Elles se sont regroupées dans un collectif, « kont pwofitasyon » (contre l’exploitation outrancière). Un programme de 120 revendications a été établi. Parmi ces revendications, l’on peut citer l’
augmentation du SMIC, la baisse des prix des produits de première nécessité, de l’eau, de l’électricité mais aussi la baisse des impôts et taxes.
La Guadeloupe comprend 115 stations-service qui sont toutes fermées. Sept ont été réquisitionnées par la Préfecture pour les professions prioritaires (
médecins,
pompiers, ambulances, etc.).
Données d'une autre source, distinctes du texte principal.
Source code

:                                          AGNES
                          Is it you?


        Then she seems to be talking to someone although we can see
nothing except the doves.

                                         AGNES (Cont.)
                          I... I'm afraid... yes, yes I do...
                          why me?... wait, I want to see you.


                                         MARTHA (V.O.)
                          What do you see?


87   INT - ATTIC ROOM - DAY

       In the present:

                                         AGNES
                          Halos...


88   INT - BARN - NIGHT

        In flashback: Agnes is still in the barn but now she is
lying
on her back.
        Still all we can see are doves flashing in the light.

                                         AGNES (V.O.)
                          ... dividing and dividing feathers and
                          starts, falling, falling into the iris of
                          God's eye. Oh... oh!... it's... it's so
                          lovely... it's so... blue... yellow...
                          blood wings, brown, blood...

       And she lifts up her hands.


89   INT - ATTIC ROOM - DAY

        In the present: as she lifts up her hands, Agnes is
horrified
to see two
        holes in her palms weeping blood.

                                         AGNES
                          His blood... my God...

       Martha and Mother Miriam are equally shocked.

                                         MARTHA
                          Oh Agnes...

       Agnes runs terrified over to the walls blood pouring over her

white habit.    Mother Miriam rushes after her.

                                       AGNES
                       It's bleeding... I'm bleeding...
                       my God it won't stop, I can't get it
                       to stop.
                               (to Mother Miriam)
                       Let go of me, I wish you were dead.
Certains centres commerciaux sont aussi fermés ainsi que des écoles.
EDF, touchée par les grèves, opère des délestages tournants. Ce sont donc 20 000 foyers qui sont privés d’électricité chaque jour pendant environ deux heures. Quant à la Générale des Eaux, elle a relevé des actes de malveillance à l’origine d’interruptions de la distribution.
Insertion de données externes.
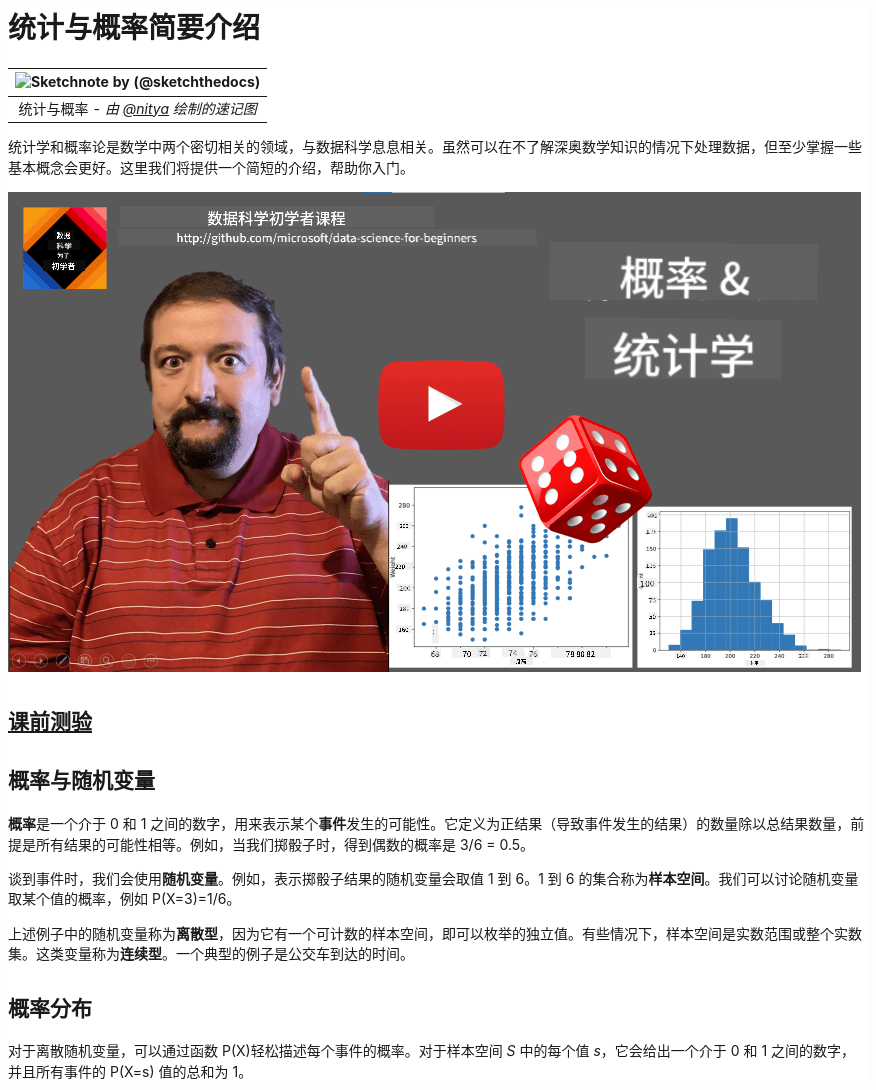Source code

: 
# 统计与概率简要介绍

|![ Sketchnote by [(@sketchthedocs)](https://sketchthedocs.dev) ](../../sketchnotes/04-Statistics-Probability.png)|
|:---:|
| 统计与概率 - _由 [@nitya](https://twitter.com/nitya) 绘制的速记图_ |

统计学和概率论是数学中两个密切相关的领域，与数据科学息息相关。虽然可以在不了解深奥数学知识的情况下处理数据，但至少掌握一些基本概念会更好。这里我们将提供一个简短的介绍，帮助你入门。

[![介绍视频](../../../../translated_images/video-prob-and-stats.e4282e5efa2f2543400843ed98b1057065c9600cebfc8a728e8931b5702b2ae4.zh.png)](https://youtu.be/Z5Zy85g4Yjw)

## [课前测验](https://purple-hill-04aebfb03.1.azurestaticapps.net/quiz/6)

## 概率与随机变量

**概率**是一个介于 0 和 1 之间的数字，用来表示某个**事件**发生的可能性。它定义为正结果（导致事件发生的结果）的数量除以总结果数量，前提是所有结果的可能性相等。例如，当我们掷骰子时，得到偶数的概率是 3/6 = 0.5。

谈到事件时，我们会使用**随机变量**。例如，表示掷骰子结果的随机变量会取值 1 到 6。1 到 6 的集合称为**样本空间**。我们可以讨论随机变量取某个值的概率，例如 P(X=3)=1/6。

上述例子中的随机变量称为**离散型**，因为它有一个可计数的样本空间，即可以枚举的独立值。有些情况下，样本空间是实数范围或整个实数集。这类变量称为**连续型**。一个典型的例子是公交车到达的时间。

## 概率分布

对于离散随机变量，可以通过函数 P(X)轻松描述每个事件的概率。对于样本空间 *S* 中的每个值 *s*，它会给出一个介于 0 和 1 之间的数字，并且所有事件的 P(X=s) 值的总和为 1。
Hier, une grande manifestation s’est déroulée à Pointe-à-Pitre réunissant quelque 8 000 personnes selon la Préfecture mais aucun incident n’a été relevé. Durant la manifestation, les personnes chantaient « La Gwadloup sé tan nou, la Gwadloup a pa ta yo : yo péké fè sa yo vlé an péyi an-nou » (La Guadeloupe nous appartient, elle ne leur appartient pas : ils ne feront pas ce qu’ils veulent dans notre pays).
À l’issue de la manifestation, le collectif devait participer à une réunion avec le Préfet Nicolas Desforges, réunion à laquelle devaient prendre part les présidents des Conseils régional et général, les parlementaires et le patronat local.